Private Party Liability and Obligations Under International Law
July 2002
There has been an explosion of suits against multinational corporations that allege violations of international law. Claims under international law are also central to the slavery and apartheid "reparations" cases recently filed in U.S. courts against insurance companies, banks, railroads, universities and others.
While international law has traditionally focused on nation states, it has never been entirely aloof from individuals and corporations. In the United States, federal courts have been enforcing international law for and against individuals and companies since the earliest days of the republic, as the state courts did before them, in turn following the long-established practice of the English courts. In recent times, international law claims have been filed against multinational corporations in the United States, England, Australia and the Netherlands. Defendants have included well-known U.S. and European-based multinational companies in the banking, energy, food, apparel, insurance, manufacturing, pharmaceutical and mining sectors. Multimillion-dollar settlements have been reached in the United States and England, as the leading U.S. and English plaintiffs class action firms have discovered the field.
These cases have now been joined by the slavery and apartheid reparations cases, which centrally include an international law human rights claim. The international law claim has been cited as a maneuver around some of the legal problems these cases face. Slavery has long been prohibited by international law, but its status at the relevant time in the 1800s was controversial (Justice Story held that the slave trade was in violation of international law in 1822; Justice Marshall held it was not in 1825; ex-President Adams argued it was in The Amistad in 1841). The status of apartheid under international law has been a subject of debate since the South West Africa Cases in the World Court in the 1960s. The plaintiffs’ lawyers are arguing that slavery and apartheid did violate international law, and that violations of international human rights law have no statute of limitations.

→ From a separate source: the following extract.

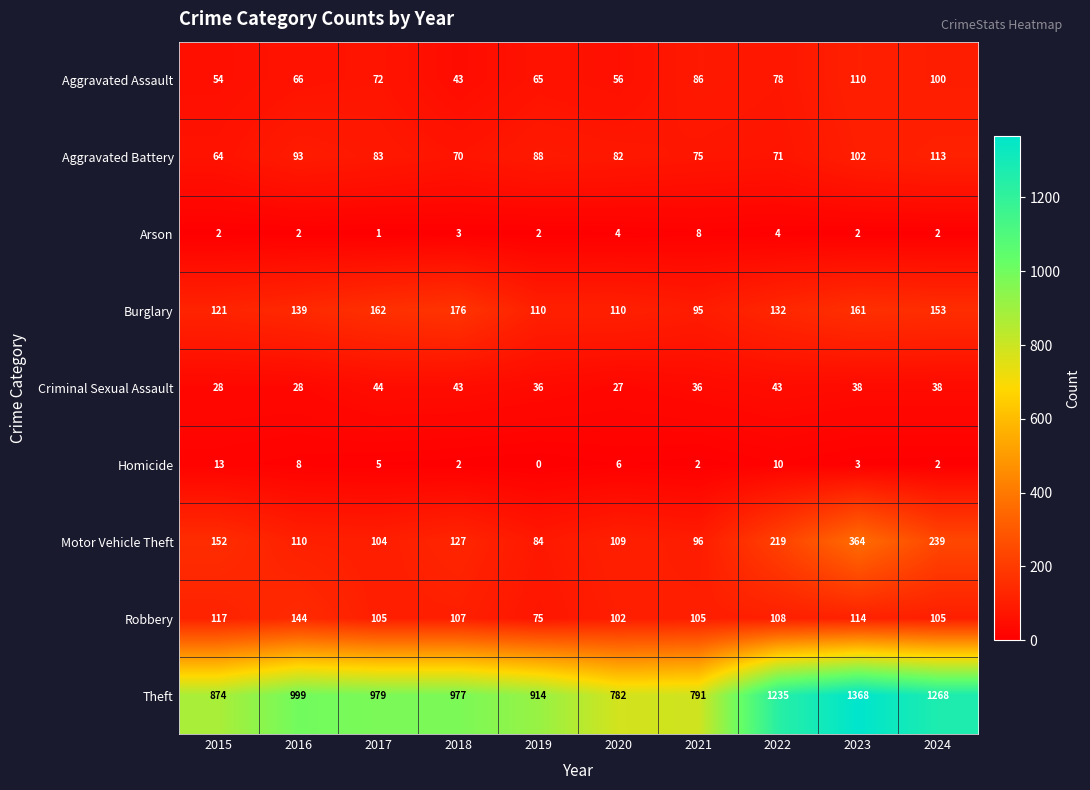

What is the difference between the Aggravated Battery values at 2023 and 2016?

9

In addition to the national courts where these cases have been brought and the World Court, there are a number of other international tribunals established by treaties where international law claims are litigated. Among these, NAFTA and World Trade Organization tribunals are better known to U.S. lawyers, while European lawyers have become increasingly familiar with various transnational European courts. There also are lesser-known tribunals, such as that established by the Law of the Sea Convention (covering, e.g., ocean pollution claims). Claims against corporations can be "espoused" by governments and asserted in these government-to-government forums, as in Ireland’s recent case against British Nuclear Fuels’ Sellafields plant in the Law of the Sea Tribunal.
Apart from these assertions of liability under international law, there are a number of international regulatory regimes affecting commercial activities. These include the Organization for Economic Cooperation and Development’s (OECD) version of the U.S. Foreign Corrupt Practices Act, adopted by most of the OECD member countries; a U.S.-Canada Great Lakes Commission protocol, mandating stringent limitations on wastewater discharges into the Great Lakes and their tributaries; and the just-adopted United Nations Convention for the Suppression of the Financing of Terrorism, requiring new record keeping and reporting requirements for financial institutions. If the Cartagena Biosafety Protocol goes into force as expected, biotechnology and pharmaceutical firms will confront an international law version of the potentially restrictive "Precautionary Principle."

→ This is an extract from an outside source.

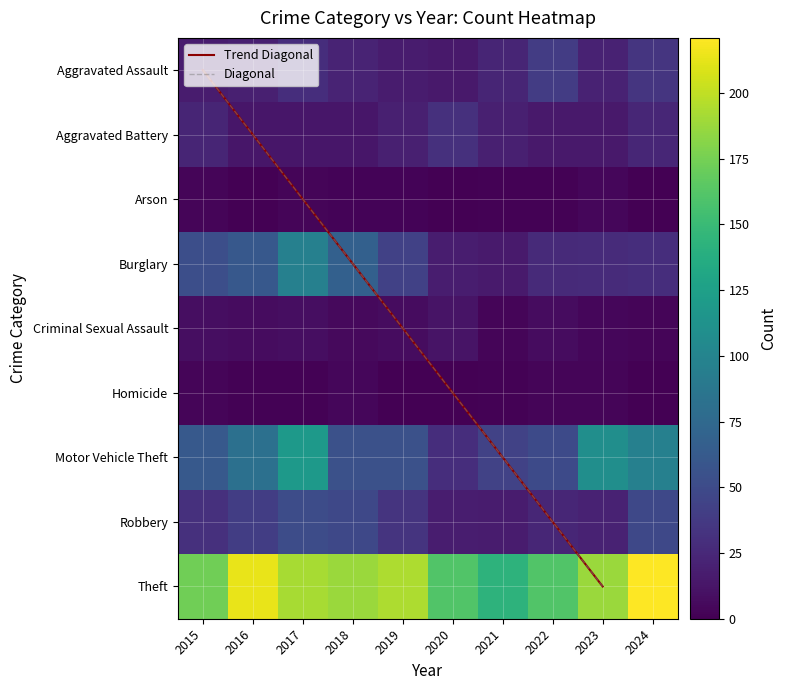

How many values in Homicide are above zero?

7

Finally, there are a number of other international organizations that act less directly to make law. Thus, the United Nations Commission on International Trade Law (UNCITRAL) prepares "model laws," including one on cross-border insolvencies that has been adopted in various forms in Canada, Mexico and Japan and incorporated into bills before the U.S. Congress. Similarly, the UN’s International Labor Organization is working on international standards for chemical safety data sheets and hazard warnings to be used by companies making and transporting chemical products and potentially incorporated into international agreements, national laws and product liability standards of care.